Bir zaman sonra sizin gibi zihniyettekiler cevaplarını bulacaklar.

4)"Allah dostu olmanın şartı kitap yazmak,ağlamak,cemaat kurmakmıdır." Ne kadar aciz bir cümle.Bu cümlede şöyle birşey kokuyor."Benim neden olunmuyor arkadaş,herkes fert olsun" diyorsun.Yani müslüman birine kin ve haset ve çekememezlik kokuyor baştan aşağı.
Kimileri zikir ehlidir,öyle Rabbisi ile mülaki olur,kimileri savaşlar yapar,kelle alır kelle verir öyle Rabbinin rızasını arar,kimileri fakiri fukarayı görür gözetir,bir elinin verdiğini diğeri duymaz ama Rabbi duyar,kimileri camii imamıdır altı üstü ama sözüne itibar edilir,kurumlar,müesseseler kurulur,Erkam bin Erkam evleri açılır,içinde Allah zikredilir bu da böyle Rıza peşinde koşar.Kimileri Kur'an okutur,hafız yetiştirir.Kur'anın sesini çağlar ötesine taşır.Yani yol çok yöntem çok.Dost olmak için demirci olmaya gerek yok.Camii imamı da oluyor haddizatında.Daha piyasada yok iken sen bu kadar uzun cümleler kurabileceğine inanabiliyor muydun?Ne olacağımızı,neler yapacağımızı biz mi belirliyoruz?Ayrıca Allah dostu olduğuna maş'eri vicdan karar verir.Senin benim lafımla olmaz bu.Bu millet kimleri neleri gördü,bağrına bastı,hakkında neler söyledi.Şüpheniz olmasın hakkı verilir,"At ölür meydan kalır,yiğit ölür şan kalır" demişler atalar.

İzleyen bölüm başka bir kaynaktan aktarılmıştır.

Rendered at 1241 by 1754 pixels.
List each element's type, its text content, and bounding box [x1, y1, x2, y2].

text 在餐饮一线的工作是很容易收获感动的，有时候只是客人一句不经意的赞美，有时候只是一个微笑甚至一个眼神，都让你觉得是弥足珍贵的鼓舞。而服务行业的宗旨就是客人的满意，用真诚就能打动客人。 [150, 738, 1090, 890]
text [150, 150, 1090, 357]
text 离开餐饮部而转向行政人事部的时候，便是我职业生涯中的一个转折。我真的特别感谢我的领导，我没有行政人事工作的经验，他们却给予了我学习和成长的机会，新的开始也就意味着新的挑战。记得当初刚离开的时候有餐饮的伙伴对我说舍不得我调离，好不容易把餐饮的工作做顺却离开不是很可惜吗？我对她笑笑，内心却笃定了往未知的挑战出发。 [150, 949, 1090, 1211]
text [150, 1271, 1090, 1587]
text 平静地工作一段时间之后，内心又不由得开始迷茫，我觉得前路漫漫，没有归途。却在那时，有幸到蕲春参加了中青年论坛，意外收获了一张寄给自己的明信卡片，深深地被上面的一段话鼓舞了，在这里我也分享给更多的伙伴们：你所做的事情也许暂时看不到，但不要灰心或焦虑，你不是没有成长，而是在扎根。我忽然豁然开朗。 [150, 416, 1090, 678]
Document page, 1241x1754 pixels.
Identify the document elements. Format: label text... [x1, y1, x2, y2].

5)"İmam gazali ibni sina için kafir derken,Bediüzzaman hazretleri sıradan bir müslüman diyor".Bak kendin cevabını vermişsin haddizatında bu sorunun.Bediüzzaman hazretleri o mertebeye gelmiş ki ibni sinaya müslüman diyor yani.Acaba Tahkik bey hangi mertebe de,nerelerdeki "sıradan bir camii imamına veyahutta bir hareketin teşvikcisine" kafirlik isnad ediyor?Çok mu üsteyiz yada çok altta.Cevabını isterim.

6)Neredeyse tamamına yakını latin alfabesi olan kitapları umarım sen her daim Osmanlıcasından okuyorsun ve yazıyorsundur.Yoksa perişansın o zaman.Yaptıklarını bizden istiyorsundur inşAllah.Aksi taktirde bizi hiç çıkarmadığın o cehennemde beraberiz demektir o vakit.Evet okuyoruz ve böyle neşrediyoruz.Osmanlıca yazanda bildiğim kadarıyla çok az kaldı.

Vel hasılı kelam.Umarım cevap niteliğinde olmuştur.

"Meskenin kristal ise başkasının kümesine taş atma."

Mesleğinin güzelliklerinden bahset,iman hakikatlerini serp etrafına,muhtaç sinelere göğsündeki imandan kana kana içir.İmansızlık ve küfür kıtalar gezerken,yatak odalarımıza kadar herşey girmişken,küfür ehli durmadan-usanmadan çalışırken seninle birlikte koşturanlarla uğraşma.Zira bir taş gelir kristal evin başına yıkılır.Dediğim gibi kazanma kuşağında kaybedersin.
Bunları söylemiştim ama kör zihniyetin,kırılmaz tekebbürün anlamaya fırsat vermiyor.Hamasi sözleri bırak lütfen.Herşey ayan beyan ortadadır.

Hizmette hiçbir arkadaş muvaffakiyetin kendisinden olmadığını bilir.Ahiret meyvelerini dünyaya tercih etmez.Bunu artık çoluk çocukta öğrendi.Geçin artık bu ucuz vatan,millet,Sakarya edebiyatlarını.